While it’s self-evident that working together benefits everyone, family interference between generations can stop plans dead in their tracts. It is imperative that the different generations respect each other’s opinions and don’t attempt to dictate or interfere with each other’s lives. Each generation has its own opinions, ideas, and views. This is a powerful knowledge bank, especially when enhanced by professional experts, to grow intergenerational wealth. 

Your neighbours may well be your parents or grandparents, though, like unrelated neighbours, they don’t need to live in each other’s pockets. 

Personally, the idea that my future children can grow up and learn from their grandparents because they live on the same estate is a future that fills my heart with warmth. I would have absolutely no problem with having a Dower House on the same piece of land. Regrettably my future children will only know their mothers parents. Though I have a large extended family for them to know. 

The advantages for your family and the country 

Whenever one thinks about intergenerational wealth creation, attention is ultimately pulled to estate planning and the evils of Inheritance Tax – a subject that warrants an article of its own.
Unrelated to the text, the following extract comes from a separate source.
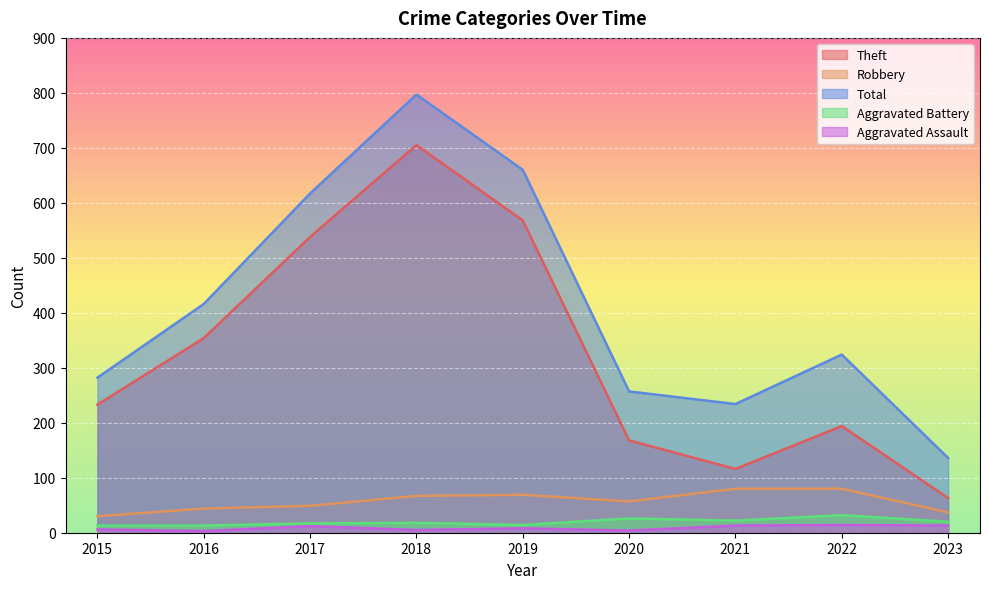

The Total series shows 486 at 2015. True or false?

False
However, intergenerational planning has significant benefits: 

  1. Families develop an asset holding that gives them a safety net in the future; 
  2. Families benefit from multiple passive revenue streams, which open doors to new opportunities; 
  3. They can benefit from private healthcare and education; 
  4. Families can support each other and future generations without risking themselves; 
  5. Family members have a significant safety net should anything unforeseen occur, such as disability, sickness, unemployment etc.… 

Intergenerational wealth is also beneficial to the country as a whole: 

  1. Decreased reliance on public services, freeing resources for those who genuinely need them; 
  2. Reduced burden on the social security budgets; 
  3. Increased tax income (from these passive investments); 
  4. Increased environmental protections, as individuals and families feel more connected to their “ancestral home”; 
  5. Decreased pressure on senior care; 
  6. Increased job creation; 
  7. Closer community bond and engagement. 

In conclusion, I will happily concede that aspects of this are more beneficial to rural living, which isn’t wanted as an option for all. However, parts of the above can be used to the benefit of most people. 

A follow-up article will be required to discuss how to best protect the intergenerational wealth that’s just been created. In my opinion, Inheritance Tax is detrimental to individuals, families, and the country.